- Problem statement -
Would you please copy every line below that includes the string "none"?

- Exercise material -
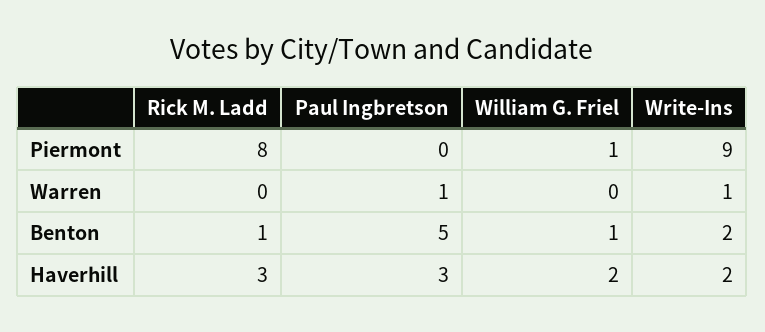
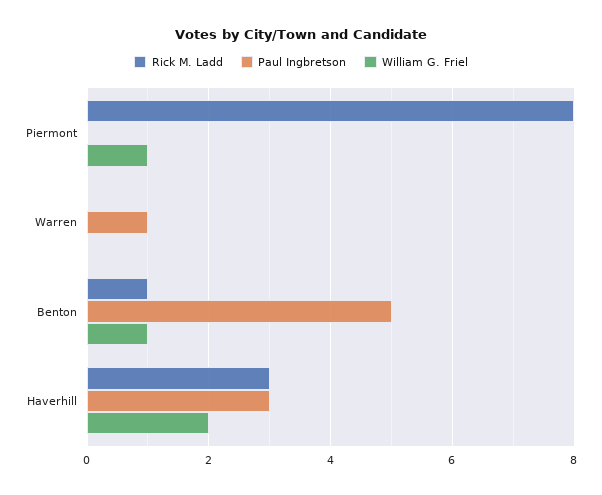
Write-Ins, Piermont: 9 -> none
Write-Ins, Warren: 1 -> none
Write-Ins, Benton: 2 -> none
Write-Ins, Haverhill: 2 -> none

...

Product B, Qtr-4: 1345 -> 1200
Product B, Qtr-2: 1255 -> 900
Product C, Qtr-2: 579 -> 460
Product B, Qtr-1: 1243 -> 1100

==

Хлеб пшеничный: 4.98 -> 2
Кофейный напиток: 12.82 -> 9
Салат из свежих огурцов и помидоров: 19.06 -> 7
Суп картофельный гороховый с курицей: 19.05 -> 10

- Answer for the task -
Write-Ins, Piermont: 9 -> none
Write-Ins, Warren: 1 -> none
Write-Ins, Benton: 2 -> none
Write-Ins, Haverhill: 2 -> none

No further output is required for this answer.